Une maison "perdue dans les Alpes du Sud", celles de l'enfance, celles de la Mère. Le personnage revient sur cette terre âpre et rude qui raconte le passé, l'histoire fondatrice. Un besoin impérieux, vital. Les images recherchées se succèdent, l'envahissent jusqu'au dégoût, jusqu'au combat... jusqu'à la réconciliation. Sébastien Klotz nous offre un premier texte très fort, à l'écriture serrée. Les arbres du jardin palpitent, la terre vit. On ne s'y perd pas, on retient son souffle et on s'y trouve, comme le personnage du récit. Quand un premier texte retient l'attention de tout le comité de lecture, on se dit qu'on tient là une pépite, et c'est le cas.
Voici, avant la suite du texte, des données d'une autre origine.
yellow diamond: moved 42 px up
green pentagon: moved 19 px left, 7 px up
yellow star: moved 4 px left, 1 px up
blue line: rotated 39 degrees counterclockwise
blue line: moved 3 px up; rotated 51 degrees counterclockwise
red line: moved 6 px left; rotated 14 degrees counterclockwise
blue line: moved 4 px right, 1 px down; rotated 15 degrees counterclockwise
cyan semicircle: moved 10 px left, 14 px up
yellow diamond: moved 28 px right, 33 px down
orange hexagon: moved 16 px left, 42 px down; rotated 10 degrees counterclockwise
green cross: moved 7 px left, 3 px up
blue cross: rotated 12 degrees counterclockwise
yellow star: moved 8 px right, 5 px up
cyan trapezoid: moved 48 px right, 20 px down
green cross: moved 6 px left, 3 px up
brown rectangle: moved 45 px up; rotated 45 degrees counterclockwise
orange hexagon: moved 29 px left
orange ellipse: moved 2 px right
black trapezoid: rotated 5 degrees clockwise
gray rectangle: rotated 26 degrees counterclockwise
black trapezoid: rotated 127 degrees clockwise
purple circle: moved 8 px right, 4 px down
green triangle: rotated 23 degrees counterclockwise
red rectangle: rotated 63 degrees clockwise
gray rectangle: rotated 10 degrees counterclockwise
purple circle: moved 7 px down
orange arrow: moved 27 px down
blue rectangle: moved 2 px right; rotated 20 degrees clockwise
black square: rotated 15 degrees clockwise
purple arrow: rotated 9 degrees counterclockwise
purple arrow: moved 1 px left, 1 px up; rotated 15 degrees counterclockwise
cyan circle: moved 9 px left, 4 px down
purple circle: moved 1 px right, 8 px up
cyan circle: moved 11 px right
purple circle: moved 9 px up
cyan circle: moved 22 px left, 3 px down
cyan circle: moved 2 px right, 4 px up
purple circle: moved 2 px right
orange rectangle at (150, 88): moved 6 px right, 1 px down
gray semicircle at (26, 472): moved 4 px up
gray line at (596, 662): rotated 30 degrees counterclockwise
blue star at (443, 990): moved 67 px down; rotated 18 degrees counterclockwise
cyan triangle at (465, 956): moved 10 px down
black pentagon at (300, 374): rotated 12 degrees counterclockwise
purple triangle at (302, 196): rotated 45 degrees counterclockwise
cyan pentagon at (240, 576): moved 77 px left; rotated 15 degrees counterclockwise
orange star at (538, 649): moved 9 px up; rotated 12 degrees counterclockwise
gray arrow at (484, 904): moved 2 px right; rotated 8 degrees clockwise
Sébastien Klotz n'en est pas à son coup d'essai, il écrit régulièrement, depuis longtemps, mais c'est la première fois qu'il propose un de ses textes à l'édition. Une écriture resserrée, pas un mot en trop, pour mener ce récit qu'on ne peut lâcher avant la fin. Sans pathos mais avec pudeur et délicatesse, l'auteur dresse un portrait très émouvant de la mère, personnage central de l'histoire. On traverse une époque qu'on croirait très lointaine, où la vie rurale ne faisait aucun cadeau, surtout si l'on était une femme, de surcroît une femme seule avec un enfant. Cet enfant, c'est lui qui raconte, c'est lui qui revient, adulte, pour affronter ses souvenirs. C'est noir, c'est dur mais c'est aussi généreux et tendre. Sébastien Klotz sait jouer avec la langue et nous proposer des images fortes, évocatrices avec très peu de mots. L'apaisement vient et avec lui la force et le désir de construire autre chose.